男性とヴィオレットが二人きり。そうなることをアマリアが許したということは。一緒にいる令息は、アマリアのお眼鏡にかなった相手、ということになる。
(それはつまり……かなりの高位貴族なのでは?)
ヴィオレットの好みに合致し、しかもアマリアも認めた令息。そんな男性といるなら、ヴィオレットはさぞかしご機嫌だろうと思ったが……。
ヴィオレットの視線は、私の右側に注がれている。そしてその瞳のじっとりした感じ。この一年、何度も目にしてきた。
その瞳の奥に浮かび上がるのは「欲望」だ。この状態のヴィオレットから発せされる言葉は「お義姉様。これ、とっても素敵ね。私も欲しいな」である。
(まさか別の令息と一緒にいるのに、コルディア公爵に目を付けたの!?)
心臓がドキッとした瞬間。
「繰り返しとなりますが、琥珀の間は、この通路を真っ直ぐ進めば、すぐ右手に見えてきます。それではこちらで失礼させていただきます」
コルディア公爵は、これまでとは一転、声音が低くなった。さらにエスコートしていた私の手から、自身の手を離すと、クルリと背を向ける。そして何の躊躇もなく、歩き出してしまう。
これには呆然としかけたが「あ、ありがとうございます。助かりました」と何とか声を絞り出し、お辞儀をした。そうしている間にヴィオレットはこちらへと近づいてくる。
ヴィオレットから「探していたのよ、お義姉様!」と言われるのではとドキドキしたが……。
「お義姉様。今の方は? どなたなのですか? どうしてお義姉様とご一緒に? 知り合いなのですか?」
矢継ぎ早に聞かれ、辟易しかけるが、ヴィオレットはコルディア公爵に強い興味を持ってしまった。そこで私は……。
「レストルームへ行った後、庭園が素敵だったからちょっと散歩をしたら……道に迷ってしまったの。途方に暮れていたら、今の令息が私に声を掛け、ここまで連れて来てくれたのよ」
偶然声を掛けられ、ここまで案内してもらっただけであり、知り合いなどではないことをまず伝える。
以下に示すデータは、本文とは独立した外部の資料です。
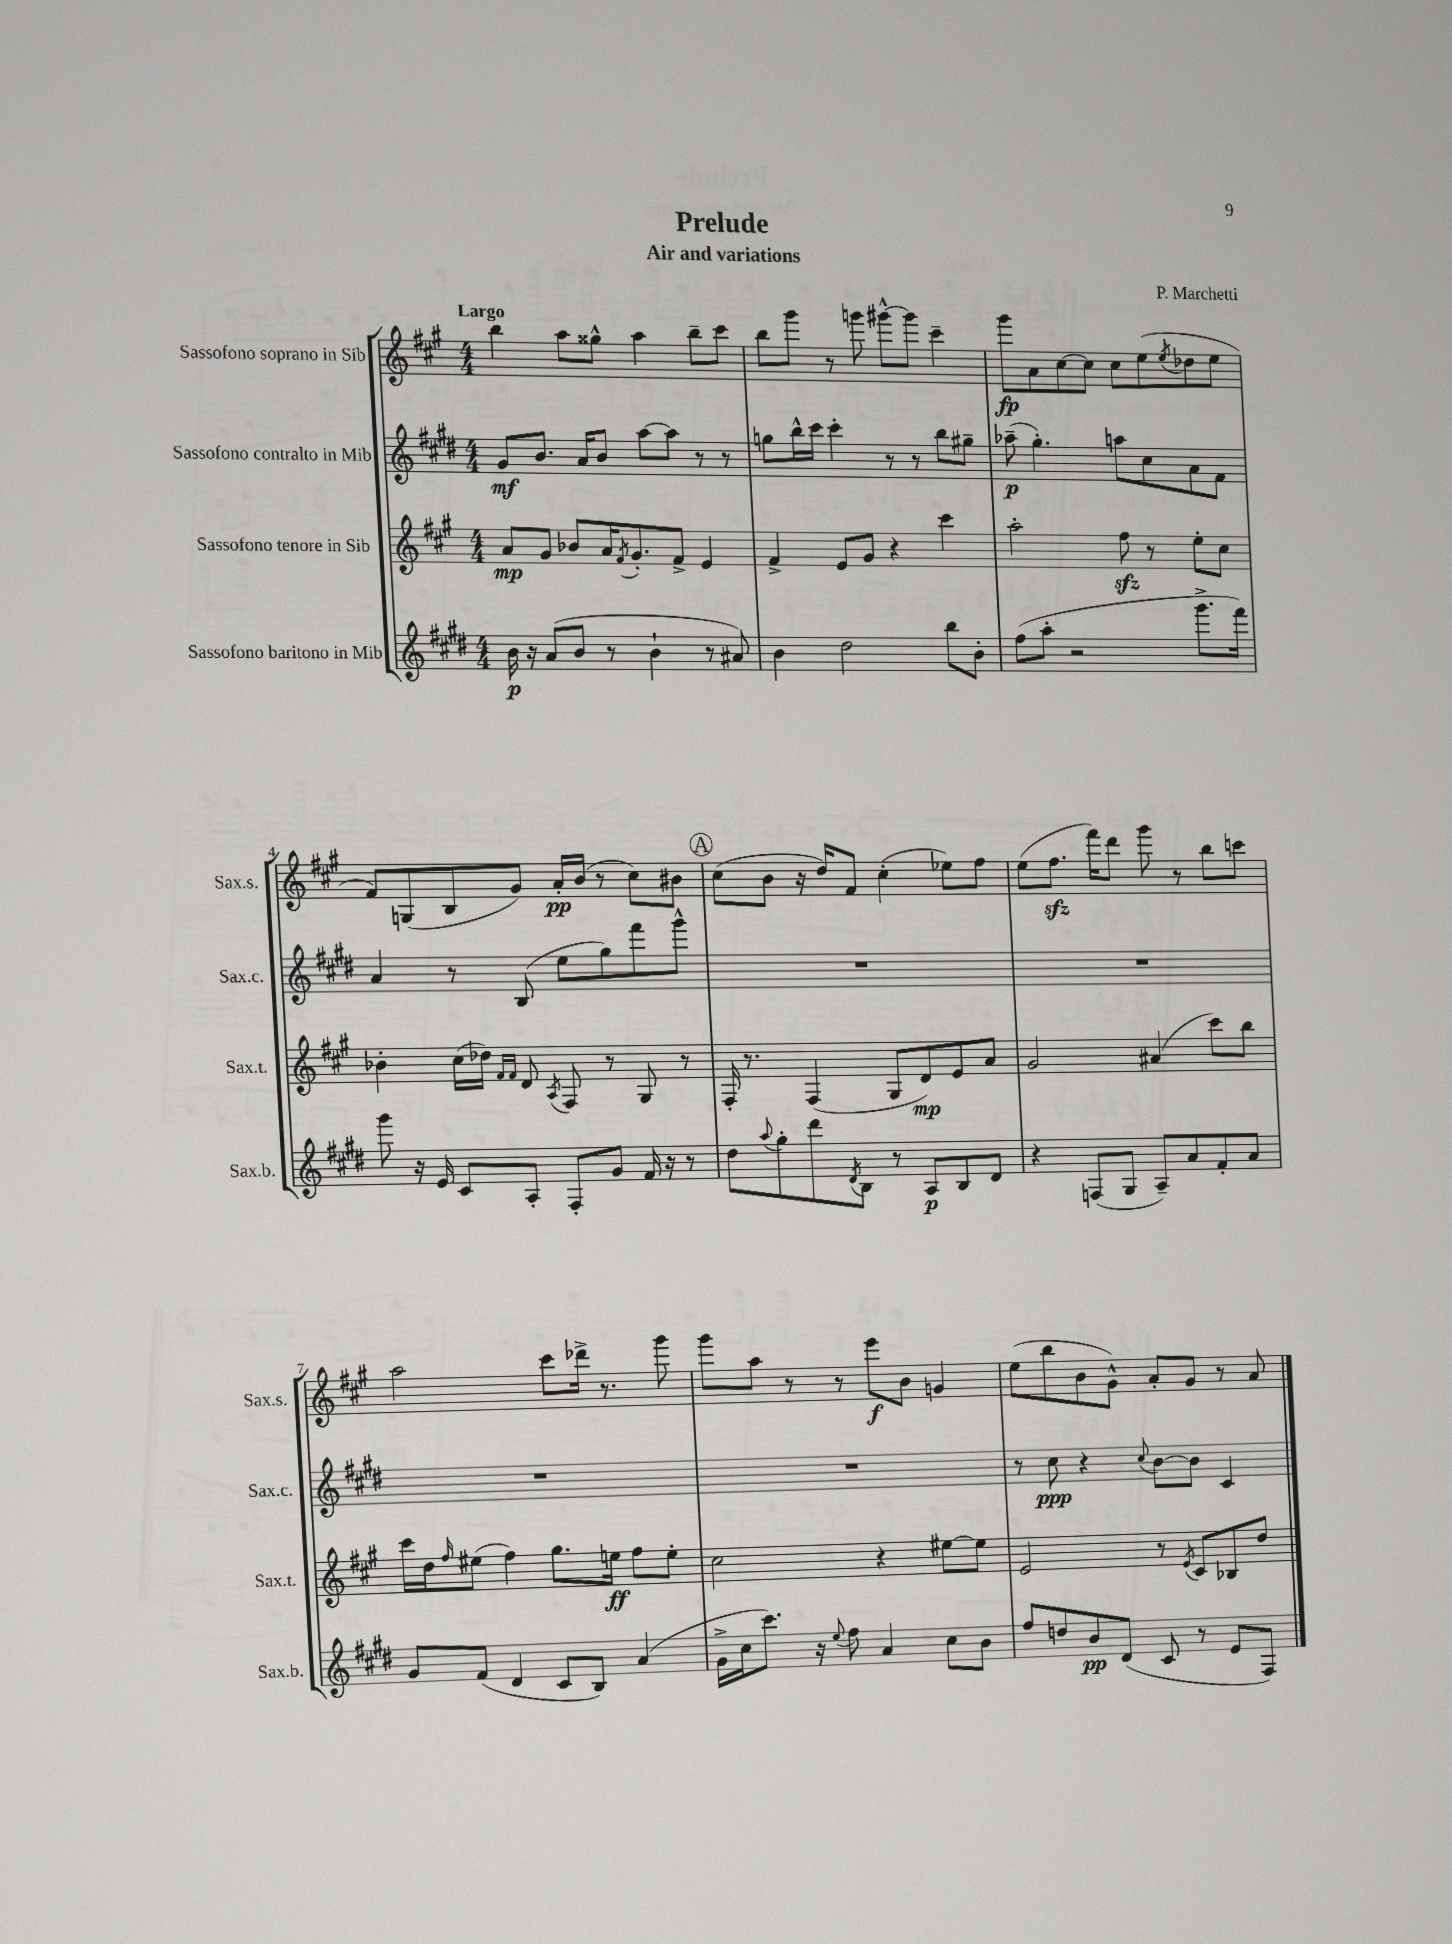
\header { title = "Prelude" composer = "P. Marchetti" subtitle = "Air and variations" }
<<
\new StaffGroup <<
\new Staff = "s0" \with { instrumentName = "Sassofono soprano in Sib" shortInstrumentName = "Sax.s." } {
    \clef treble \key a \major \numericTimeSignature \time 4/4 \tempo "Largo"
    b''4 a''8 gisis''8-^ a''4 b''8-- cis'''8 |
    b''8 gis'''8 r8 g'''8 gis'''8~-^ gis'''8 cis'''4-- |
    gis'''8\fp a'8 cis''8~ cis''8 cis''8 e''8( \acciaccatura { e''8 } des''8 e''8 |
    fis'8) g8( b8 gis'8) a'16-.\pp b'16( r8 cis''8) bis'8 |
    \mark \markup { \circle "A" } cis''8( b'8 r16 d''16) fis'8 cis''4-.( ees''8) fis''8 |
    e''8( fis''8.\sfz fis'''16) d'''8 gis'''8 r8 b''8 c'''8 |
    a''2 cis'''8 des'''16-> r8. gis'''8 |
    gis'''8 a''8 r8 r8 e'''8\f b'8 g'4 |
    e''8( b''8 b'8 gis'8-^) a'8-. gis'8 r8 a'8 \bar "|." |
}
\new Staff = "s1" \with { instrumentName = "Sassofono contralto in Mib" shortInstrumentName = "Sax.c." } {
    \clef treble \key e \major \numericTimeSignature \time 4/4
    gis'8\mf b'8. a'16 b'8 a''8~ a''8 r8 r8 |
    g''8 b''16-^ cis'''16 cis'''4-. r8 r8 b''8 gis''8-- |
    aes''8--\p( gis''4.-.) a''8 cis''8 a'8 fis'8 |
    a'4 r8 b8( e''8 gis''8) fis'''8 gis'''8-^ |
    \mark \markup { \circle "A" } R1 |
    R1 |
    R1 |
    R1 |
    r8 cis''8\ppp r4 \appoggiatura { cis''8 } b'8~ b'8 cis'4 \bar "|." |
}
\new Staff = "s2" \with { instrumentName = "Sassofono tenore in Sib" shortInstrumentName = "Sax.t." } {
    \clef treble \key a \major \numericTimeSignature \time 4/4
    a'8\mp gis'8 bes'8 a'16 \acciaccatura { fis'8 } gis'8.-. fis'8-> e'4 |
    fis'4-> e'8 gis'8 r4 cis'''4 |
    a''2-. fis''8\sfz r8 e''8-. cis''8 |
    bes'4-. cis''16( des''16) \grace { fis'16 fis'16 } d'8 \acciaccatura { a8 } fis8 r8 gis8 r8 |
    \mark \markup { \circle "A" } fis16-. r8. fis4( gis8 d'8\mp) e'8 a'8 |
    gis'2 ais'4( cis'''8) b''8 |
    cis'''16 d''16 \grace { fis''16 } eis''8( fis''4) gis''8. e''16\ff fis''8 e''8-. |
    cis''2 r4 eis''8~ eis''8 |
    e'2 r8 \acciaccatura { e'8 } cis'8 bes8 d''8 \bar "|." |
}
\new Staff = "s3" \with { instrumentName = "Sassofono baritono in Mib" shortInstrumentName = "Sax.b." } {
    \clef treble \key e \major \numericTimeSignature \time 4/4
    b'16\p r16 a'8( b'8 r8 b'4-! r8 ais'8) |
    b'4 dis''2 b''8 b'8-. |
    fis''8( a''8-. r2 gis'''8.-> fis'''16) |
    gis'''8 r16 e'16 cis'8 a8-. fis8-. gis'8 fis'16 r16 r8 |
    \mark \markup { \circle "A" } dis''8 \appoggiatura { a''8 } gis''8-. dis'''8 \acciaccatura { dis'8 } b8 r8 a8\p b8 dis'8 |
    r4 f8( gis8 a8--) a'8 fis'8-. a'8 |
    gis'8 fis'8( dis'4 cis'8 b8) a'4( |
    gis'16-> cis''16 cis'''8.) r16 \appoggiatura { e''8 } fis''8 a'4 cis''8 b'8 |
    fis''8 d''8 b'8\pp dis'8( cis'8 r8 e'8 fis8) \bar "|." |
}
>>
>>
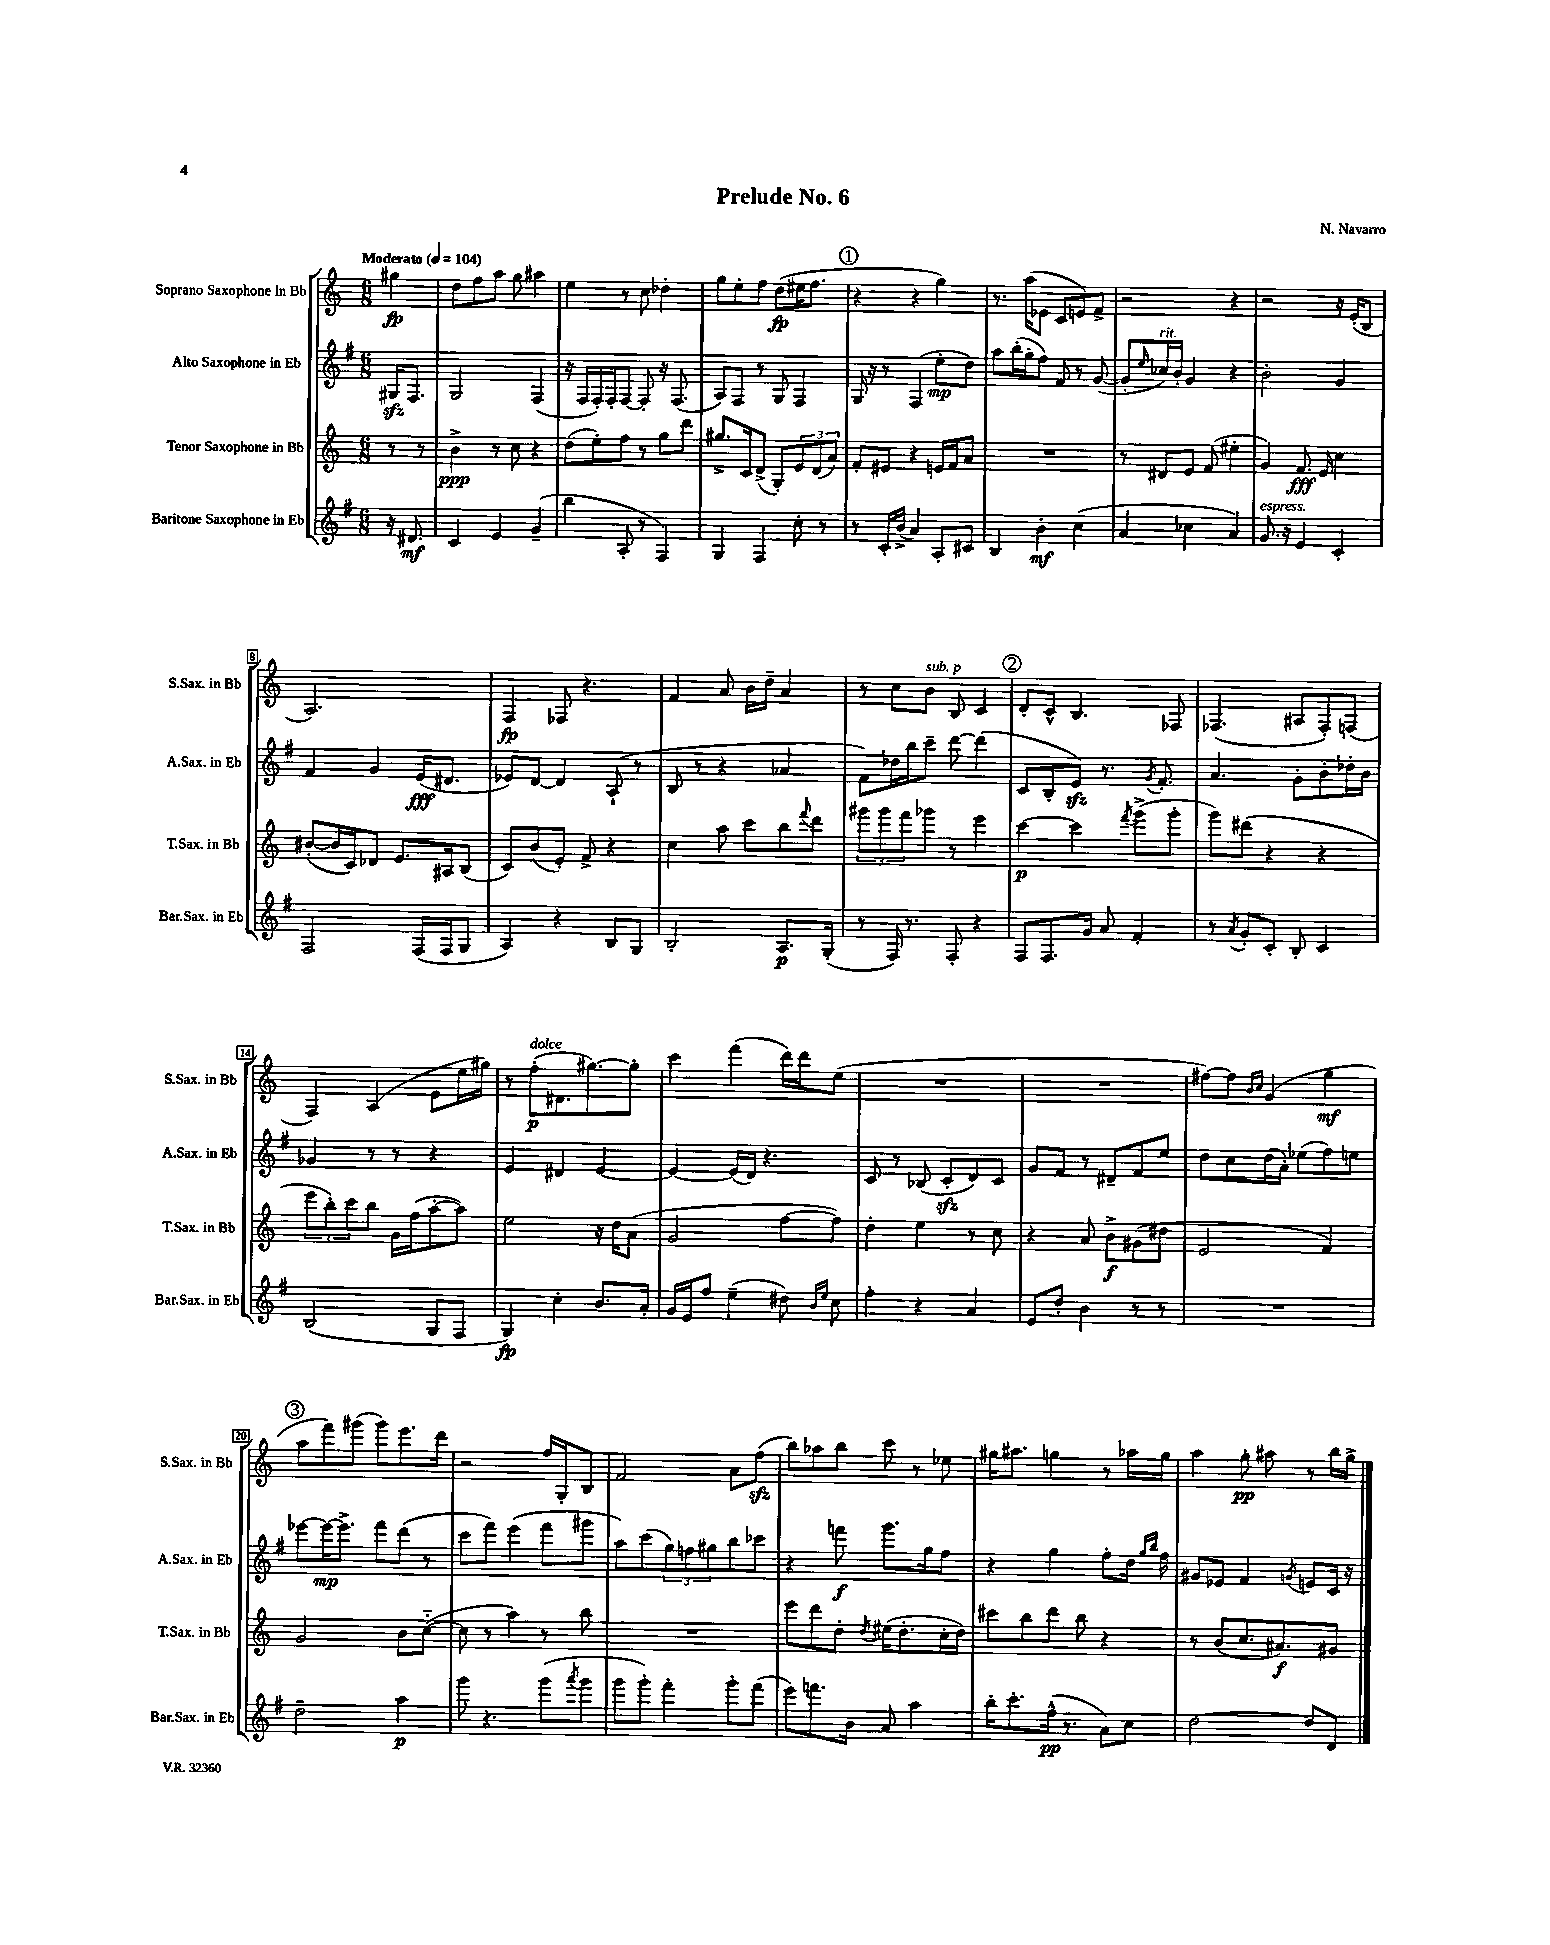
\header { title = "Prelude No. 6" composer = "N. Navarro" }
<<
\new StaffGroup <<
\new Staff = "s0" \with { instrumentName = "Soprano Saxophone in Bb" shortInstrumentName = "S.Sax. in Bb" } {
    \clef treble \key c \major \numericTimeSignature \time 6/8 \partial 4 \tempo "Moderato" 4 = 104
    gis''4\fp |
    d''8 f''8 a''8 g''8 ais''4 |
    e''4 r8 c''8 des''4-. |
    g''8 e''8-. f''8 d''8\fp( eis''16 f''8. |
    \mark \markup { \circle "1" } r4 r4 g''4) |
    r8. a''16( ees'8 c'8 e'8) f'8-> |
    r2 r4 |
    r2 r16 e'16-.( b8 |
    a2.) |
    f4\fp fes8 r4. |
    f'4 a'8 b'16 d''16-- a'4 |
    r8 c''8 b'8^\markup { \italic "sub. p" } b8 c'4 |
    \mark \markup { \circle "2" } d'8-. c'8-^ b4. fes8 |
    fes4.( ais8 fes8-.) f8( |
    f4) a4( e'8 e''16 gis''16) |
    r8 f''8-.\p^\markup { \italic "dolce" }( dis'8. gis''8.~) gis''8-. |
    c'''4 f'''4( d'''16) d'''16 e''8( |
    R2. |
    R2. |
    fis''8~) fis''8 \grace { b'16 c''16 } g'4( g''4\mf |
    \mark \markup { \circle "3" } a''8 f'''8) gis'''8( gis'''8) e'''8. d'''16 |
    r2 f''16 g16-. b8 |
    f'2 a'8 f''8\sfz( |
    b''8) aes''8 b''8 c'''8 r8 ees''8 |
    gis''16 ais''8. g''4 r8 aes''16 g''16 |
    a''4 g''8-.\pp ais''8 r8 b''16 g''16-> \bar "|." |
}
\new Staff = "s1" \with { instrumentName = "Alto Saxophone in Eb" shortInstrumentName = "A.Sax. in Eb" } {
    \clef treble \key g \major \numericTimeSignature \time 6/8 \partial 4
    gis16\sfz fis8. |
    g2 fis4( |
    r16 fis16 fis16-.) fis16-. fis8~ fis8-. r16 fis8.( |
    a8) fis8 r8 g8 fis4 |
    \mark \markup { \circle "1" } g16 r16 r8 fis4( e''8-.\mp d''8) |
    a''8 b''16-.( g''16-. fis''8) fis'8 r8 g'8~( |
    g'8-. \grace { e''16 } ces''16^\markup { \italic "rit." }) b'16-. g'4 r4 |
    b'2-. g'4 |
    fis'4 g'4 e'16\fff( dis'8. |
    ees'8) d'8~ d'4 a8-!( r8 |
    b8 r8 r4 aes'4 |
    fis'8) des''16 b''16 c'''8-- d'''8~ d'''4( |
    \mark \markup { \circle "2" } c'8 b8-. e'8\sfz) r8. \acciaccatura { g'8 } fis'8.-. |
    a'4. g'8-. b'8-. des''16-. b'16 |
    ges'4 r8 r8 r4 |
    e'4 dis'4 e'4~ |
    e'4~ e'16( d'16) r4. |
    c'8 r8 bes8( c'8-.\sfz d'8) c'8 |
    g'8 fis'8 r8 dis'8-- fis'8 e''8 |
    d''8 c''8 d''16( a'16-.) ees''8( fis''8) e''8 |
    \mark \markup { \circle "3" } ees'''8~ ees'''16~\mp ees'''8.-> fis'''8 d'''8( r8 |
    c'''8 fis'''8) e'''4( fis'''8 gis'''8 |
    a''8) c'''8( \tuplet 3/2 { g''8) f''8 gis''8 } b''8 ces'''8 |
    r4 f'''8\f g'''8. g''16 fis''8 |
    r4 g''4 fis''8-. d''16 \grace { g''16 b''16 } fis''16 |
    gis'8 ees'8 fis'4 \acciaccatura { g'8 } e'8 c'16 r16 \bar "|." |
}
\new Staff = "s2" \with { instrumentName = "Tenor Saxophone in Bb" shortInstrumentName = "T.Sax. in Bb" } {
    \clef treble \key c \major \numericTimeSignature \time 6/8 \partial 4
    r8 r8 |
    b'4->\ppp r8 c''8 r4 |
    d''8( e''8-.) f''8 r8 g''8 d'''8 |
    gis''8.-> c'16 d'8->( g8-.) \tuplet 3/2 { e'8 d'8( a'8) } |
    \mark \markup { \circle "1" } f'8-. eis'8 r4 e'16 f'16 a'8 |
    R2. |
    r8 dis'8 e'8 f'8( eis''4-. |
    g'4) f'8.\fff e'16 c''4 |
    bis'8~-.( bis'16 c'16) des'8 e'8. ais16 b8( |
    c'8) b'8( e'8-.) f'8-> r4 |
    c''4 a''8 c'''8 b''8 \appoggiatura { f'''8 } d'''8 |
    \tuplet 3/2 { gis'''8 gis'''8 f'''8 } ges'''8 r8 e'''4 |
    \mark \markup { \circle "2" } c'''4~\p c'''4 \acciaccatura { f'''8 } g'''8->( g'''8-. |
    g'''8) dis'''8( r4 r4 |
    \tuplet 3/2 { e'''8 b''8-.) c'''8 } b''8 g'16 f''16( a''8~-. a''8) |
    e''2 r16 d''16 a'8( |
    g'2 f''8~ f''8) |
    d''4-. e''4 r8 c''8 |
    r4 a'8 b'8->\f gis'8( dis''8 |
    e'2 f'4) |
    \mark \markup { \circle "3" } g'2 b'8 c''8~-_( |
    c''8 r8 a''4) r8 b''8 |
    R2. |
    e'''8 d'''8 d''8-. \acciaccatura { d''8 } eis''16( d''8.-. c''16-. d''16) |
    cis'''8 b''8 d'''8 b''8 r4 |
    r8 b'8( c''8. ais'8.\f) gis'8 \bar "|." |
}
\new Staff = "s3" \with { instrumentName = "Baritone Saxophone in Eb" shortInstrumentName = "Bar.Sax. in Eb" } {
    \clef treble \key g \major \numericTimeSignature \time 6/8 \partial 4
    r16 dis'8.\mf |
    c'4 e'4 g'4--( |
    b''4 a8-. r8 fis4) |
    g4 fis4 c''8-. r8 |
    \mark \markup { \circle "1" } r8 c'16-. b'16->( a'4) a8-. cis'8 |
    b4 b'4-.\mf c''4( |
    a'4 ces''4 a'4) |
    g'8.^\markup { \italic "espress." } r16 e'4 c'4-. |
    fis2 fis16( fis16 g8 |
    a4) r4 b8 g8 |
    b2-. a8.\p g16-.( |
    r8 fis16) r8. fis8-. r4 |
    \mark \markup { \circle "2" } fis8 fis8. g'16 a'8 fis'4-. |
    r8 \acciaccatura { a'8 } g'8-. c'8-. b8-. c'4 |
    b2( g8 fis8 |
    g4\fp) c''4-. b'8. a'16-. |
    g'16 e'16 fis''8 e''4--( dis''8) \grace { b'16 e''16 } c''8 |
    fis''4-. r4 a'4 |
    e'8 d''8-. b'4 r8 r8 |
    R2. |
    \mark \markup { \circle "3" } d''2-- a''4\p |
    g'''8 r4. g'''8( \acciaccatura { a'''8 } g'''8 |
    g'''8 g'''8-.) fis'''4-. g'''8-. fis'''8( |
    e'''8) f'''8. b'16 a'8 a''4 |
    b''16-. c'''8.-. fis''16-^\pp( r8. a'8) c''8 |
    d''2~ d''8 d'8 \bar "|." |
}
>>
>>
\layout { \context { \Score \override BarNumber.stencil = #(make-stencil-boxer 0.1 0.3 ly:text-interface::print) } }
「え、夜の庭園を散歩!? お義姉様が一人で? 怖くなかったのですか? 変な虫もいそうなのに」
「それは……でも月光に照らされる花は綺麗だったのよ」
これは本当に感じていたこと。目も慣れると、月光の柔らかい明かりだけでもいろいろなものを認識できた。迷子になっていた時に、流暢に「綺麗な花」なんて立ち止まりはしなかった。でも目の端で捉えた花を見て「美しい」と感じていたのは事実。
「それで親切に案内くださったあの方は?」
「知らないわ」
「えっ!」
「琥珀の間の場所も分かったし、御礼を言って、名前をお聞きしようと思ったのよ。でもまさにその瞬間にヴィオレットに声を掛けられて……。令息はあの通り。いなくなってしまったわ」
既にコルディア公爵の後ろ姿すら見えない。
完全にこの場から去ってしまった。
「そんな! というか、紋章を見なかったのですか!? 令息であれば、タイの飾り、カフスボタン、ポケットチーフにそれと示すものをつけていたでしょう! お義姉様、見ていなかったのですか!?」
「そう言われても……庭園は月明かりのみで、ようやくランプの明かりが見えるところに来たのよ。それまでエスコートしていただいていたけど、ようやく正面からその姿を見られると思ったら……」
ヴィオレットに声を掛けられ、それもできなかったということは、言うまでもなく理解できたのだろう。悔しそうにヴィオレットは唇を噛み締めた。その様子を見るに、ヴィオレットがかなりコルディア公爵を気に入っていたと伝わってくる。
ただ、ヴィオレットが悔しそうになる気持ちは……よく分かってしまう。だってコルディア公爵は間違いなく、ヴィオレットが好みそうな美青年だったのだから。
「ヴィオレット、さっきの令息のこと、知らないの?」
ヴィオレットと一緒にいる令息が口を開いた。